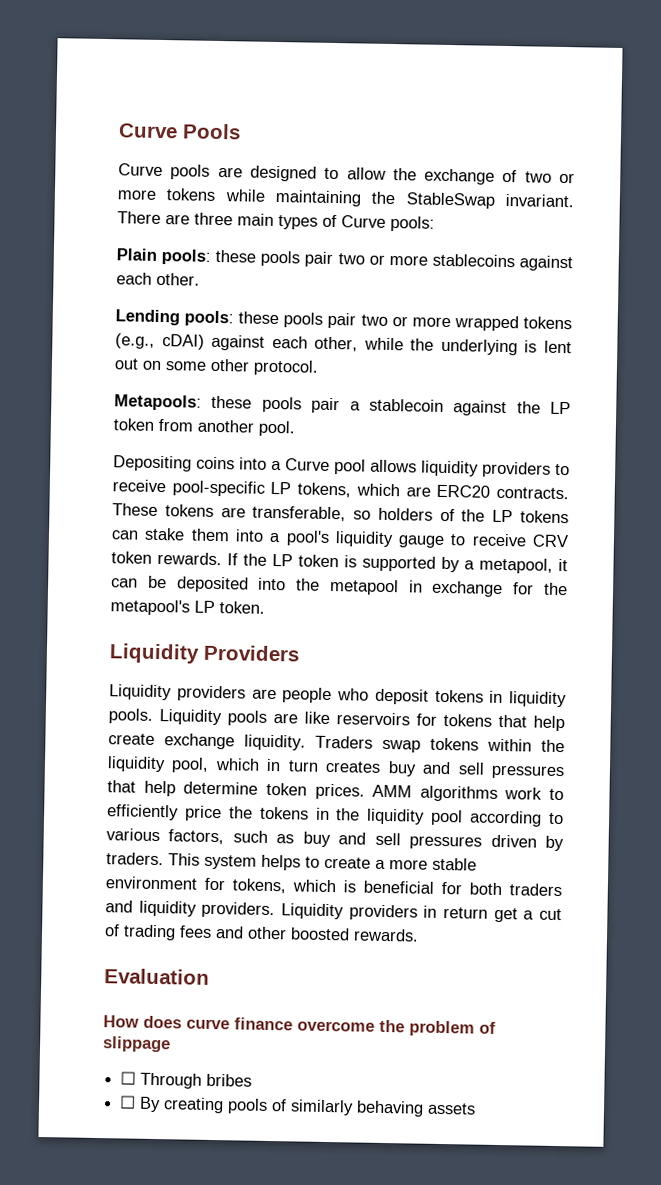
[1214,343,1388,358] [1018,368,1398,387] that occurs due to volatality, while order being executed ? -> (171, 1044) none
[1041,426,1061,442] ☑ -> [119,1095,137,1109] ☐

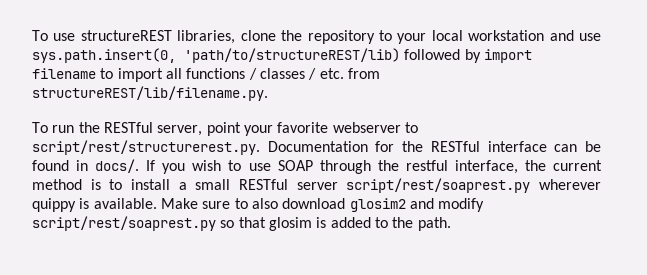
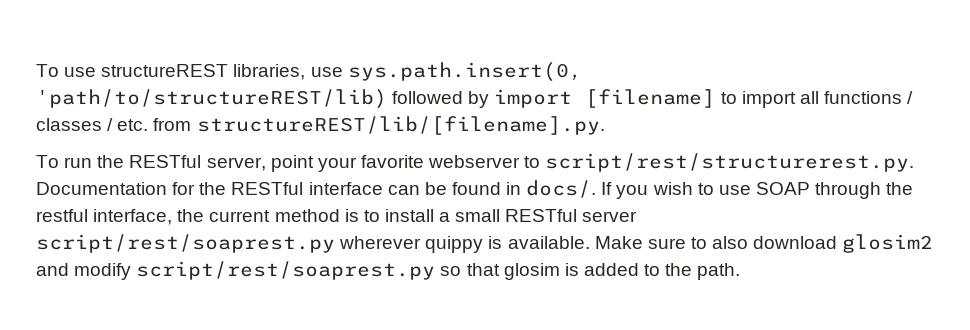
[240,30,574,44] clone the repository to your local workstation and -> (306, 72) none
[32,68,96,79] filename -> [585,89,716,108] [filename]
[32,86,268,101] structureREST/lib/filename.py. -> [196,116,605,135] structureREST/lib/[filename].py.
--------
**ASSIGNMENT**
Without the pictures, print the whole listing exactly as given.

**EXERCISE SOLUTION**
[1214,343,1388,358] [1018,368,1398,387] that occurs due to volatality, while order being executed ? -> (171, 1044) none
[1041,426,1061,442] ☑ -> [119,1095,137,1109] ☐

[240,30,574,44] clone the repository to your local workstation and -> (306, 72) none
[32,68,96,79] filename -> [585,89,716,108] [filename]
[32,86,268,101] structureREST/lib/filename.py. -> [196,116,605,135] structureREST/lib/[filename].py.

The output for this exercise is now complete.